It was a knee-jerk reaction by investors on Wednesday morning to the market regulator SEBI’s proposals to regulate the issuance of Participatory Notes (PNs) and to keep a tab on foreign inflows through this route, announced after trading hours on Tuesday, that melted 1,744 points and 524 points on the Sensex and Nifty respectively. However, the statement by Finance Minister P Chidambaram that there is no proposal to ban PNs to invest in India via the FII route helped the index recover after a one-hour trading halt. SEBI’s subsequent clarification suggesting that FIIs can write or renew PNs within an 18-month time limit boosted the sentiment on Dalal Street. Consequently, the market ended with a modest loss after an initial jolt.
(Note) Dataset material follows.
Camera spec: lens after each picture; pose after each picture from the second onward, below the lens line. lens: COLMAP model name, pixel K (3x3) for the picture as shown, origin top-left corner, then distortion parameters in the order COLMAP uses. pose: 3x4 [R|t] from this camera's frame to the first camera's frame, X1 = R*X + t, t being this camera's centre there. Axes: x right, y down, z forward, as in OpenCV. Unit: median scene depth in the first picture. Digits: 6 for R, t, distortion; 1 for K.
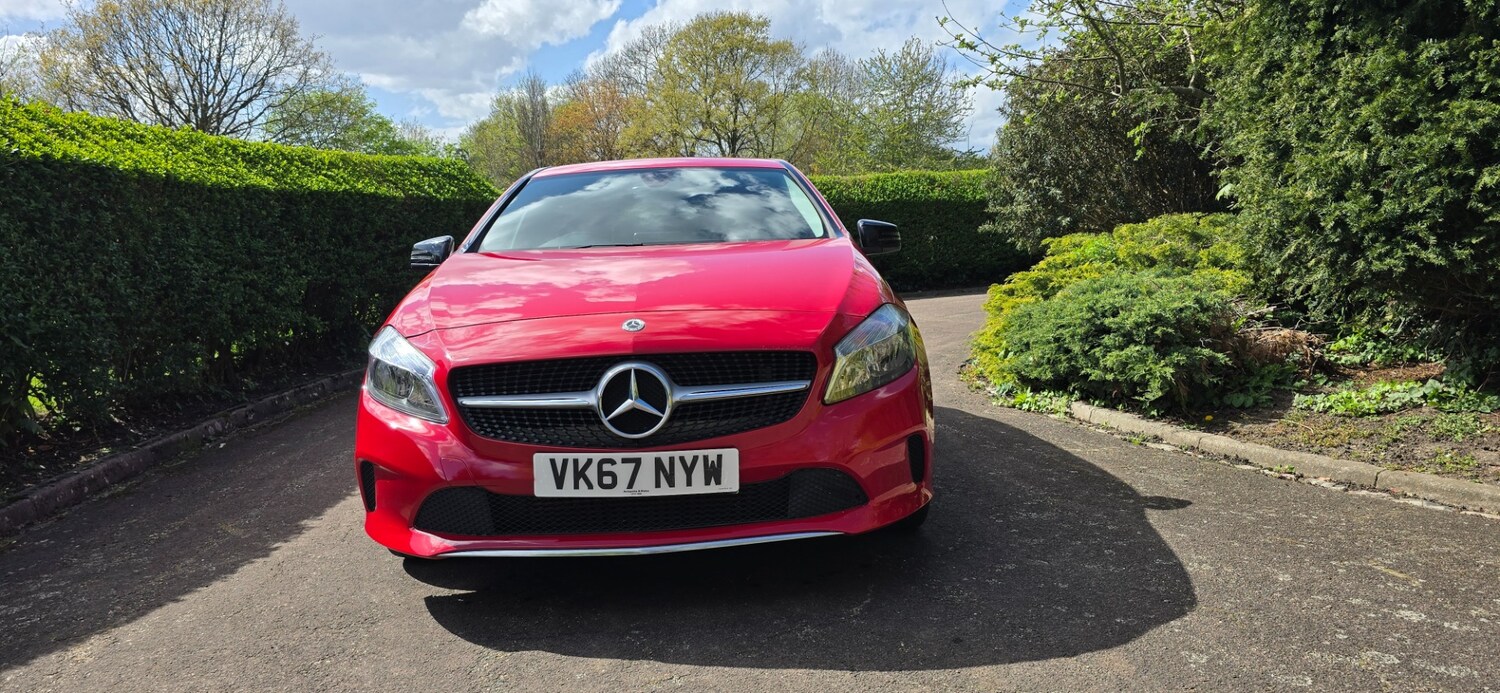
lens RADIAL K [[1003.5, 0, 745.8], [0, 1003.5, 349.4], [0, 0, 1]] dist [0.066372, -0.060695]
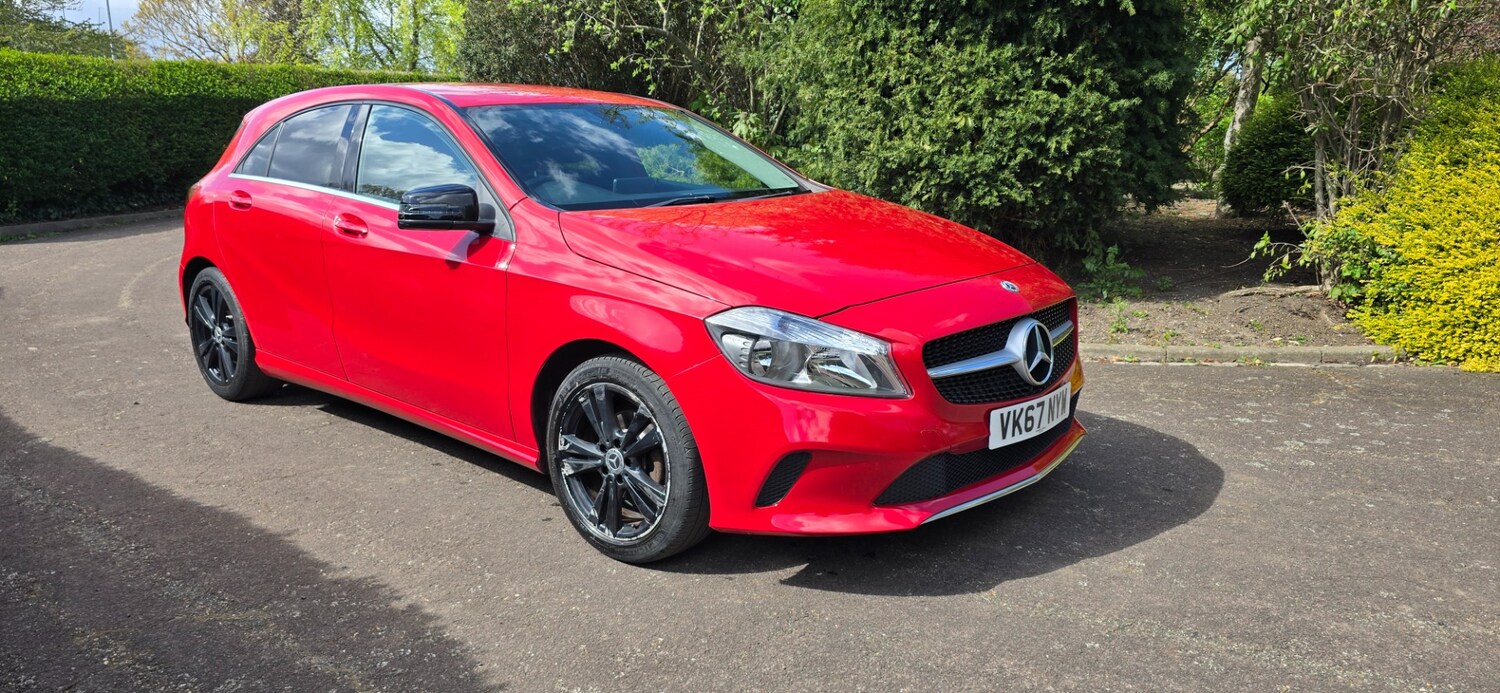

No matter how strong the fundamentals of the economy are, the manner in which the market moved with such furious pace, as is clear from the fact that the last 1,000-point sprint came in just four trading sessions, is a matter of concern. The finance minister too has pointed out that at the macro level nothing of significance has changed.
When the fundamentals do not change so fast, what has motivated the stock market to race past one milestone after another in the last few months at such a heady pace? Is this good only for those investors who have an appetite for risk taking, or does it augur well for long term investors too, as in the case of the latter, markets cannot be divorced from fundamentals? Even as the Sensex on Wednesday recovered most of the initial losses, there is no telling when and where the rally will be heading and ending. All economic indicators suggest that India Inc. is heading for another year of sterling growth. The political uncertainty created by the recent controversy over the nuclear deal has ended and corporates may be offering substantial returns. This should augur well for long-term investors. But no one can say how long is the “long term” as the march of the country’s indices are defying all logic. Therefore the SEBI’s move to moderate foreign inflows at present is a welcome decision and will help the markets in the long term by curbing the inflow of hot money. Though critics argue that this is more of a government move to moderate inflows, the SEBI’s task is essentially to ensure the quality of papers and curbing the inflow. This apparently is the job of another regulator.